Since the sizes of the images are equal,the magnitude of magnification must be the same,but one image is real (inverted) and the other is virtual (erect).
Thus,$m_1 = -m_2$.
Let the two positions be $u_1 = -8 \ cm$ and $u_2 = -24 \ cm$.
Substituting these into the magnification formula: $\frac{f}{f-8} = -\frac{f}{f-24}$.
Canceling $f$ from both sides (assuming $f \neq 0$): $\frac{1}{f-8} = -\frac{1}{f-24}$.
Cross-multiplying gives: $f - 24 = -(f - 8)$.
$f - 24 = -f + 8$.
$2f = 32$.
$f = 16 \ cm$.

(B) Given power $P = +5 \ D$. The focal length $f = \frac{100}{P} = \frac{100}{5} = 20 \ cm$.
Using the lens formula $\frac{1}{v} - \frac{1}{u} = \frac{1}{f}$,where $u$ is negative,we have $\frac{1}{v} = \frac{1}{f} + \frac{1}{u} = \frac{1}{20} - \frac{1}{|u|}$.
For $P_1: u = -25 \ cm, \frac{1}{v} = \frac{1}{20} - \frac{1}{25} = \frac{5-4}{100} = \frac{1}{100} \Rightarrow v = 100 \ cm$ (approx $96 \ cm$ is close).
For $P_2: u = -30 \ cm, \frac{1}{v} = \frac{1}{20} - \frac{1}{30} = \frac{3-2}{60} = \frac{1}{60} \Rightarrow v = 60 \ cm$ (approx $62 \ cm$ is close).
For $P_3: u = -35 \ cm, \frac{1}{v} = \frac{1}{20} - \frac{1}{35} = \frac{7-4}{140} = \frac{3}{140} \Rightarrow v \approx 46.6 \ cm$. The recorded value $37 \ cm$ is significantly incorrect.
For $P_4: u = -45 \ cm, \frac{1}{v} = \frac{1}{20} - \frac{1}{45} = \frac{9-4}{180} = \frac{5}{180} = \frac{1}{36} \Rightarrow v = 36 \ cm$ (approx $35 \ cm$ is close).
For $P_5: u = -50 \ cm, \frac{1}{v} = \frac{1}{20} - \frac{1}{50} = \frac{5-2}{100} = \frac{3}{100} \Rightarrow v \approx 33.3 \ cm$ (approx $32 \ cm$ is close).
Thus,the reading recorded by $P_3$ is incorrect.

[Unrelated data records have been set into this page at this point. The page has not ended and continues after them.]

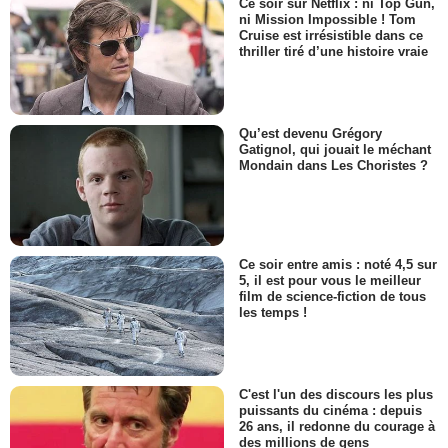
Ce soir sur Netflix : ni Top Gun,
ni Mission Impossible ! Tom
Cruise est irrésistible dans ce
thriller tiré d’une histoire vraie
Qu’est devenu Grégory
Gatignol, qui jouait le méchant
Mondain dans Les Choristes ?
Ce soir entre amis : noté 4,5 sur
5, il est pour vous le meilleur
film de science-fiction de tous
les temps !
C'est l'un des discours les plus
puissants du cinéma : depuis
26 ans, il redonne du courage à
des millions de gens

(D) Using the lens maker's formula: $\frac{1}{f} = (\mu - 1)(\frac{1}{R_1} - \frac{1}{R_2})$.
For a biconvex lens with equal radii of curvature $R$,we have $R_1 = R$ and $R_2 = -R$.
Substituting the values: $\frac{1}{f} = (1.4 - 1)(\frac{1}{R} - (\frac{1}{-R}))$.
$\frac{1}{f} = 0.4 \times (\frac{1}{R} + \frac{1}{R}) = 0.4 \times \frac{2}{R} = \frac{0.8}{R}$.
Therefore,the ratio of focal length $f$ to the radius of curvature $R$ is $\frac{f}{R} = \frac{1}{0.8} = 1.25$.

(B) The shortest time to burn the paper occurs when the sunlight is focused exactly at the focal point of the lens. Therefore,the focal length $f = 30 \text{ cm}$.
Using the lens maker's formula: $\frac{1}{f} = (\mu - 1) \left( \frac{1}{R_1} - \frac{1}{R_2} \right)$.
For a symmetric double convex lens,$R_1 = R = 60 \text{ cm}$ and $R_2 = -R = -60 \text{ cm}$.
Substituting these values: $\frac{1}{30} = (\mu - 1) \left( \frac{1}{60} - \frac{1}{-60} \right)$.
$\frac{1}{30} = (\mu - 1) \left( \frac{1}{60} + \frac{1}{60} \right) = (\mu - 1) \left( \frac{2}{60} \right) = (\mu - 1) \left( \frac{1}{30} \right)$.
This implies $\mu - 1 = 1$,so $\mu = 2$.
Given $\mu = \frac{\alpha}{10}$,we have $2 = \frac{\alpha}{10}$,which gives $\alpha = 20$.

(B) For a concave lens,a ray of light traveling parallel to the principal axis diverges after refraction.
When this diverged ray is traced backward,it appears to originate from the first principal focus of the lens.
Therefore,the correct option is $B$.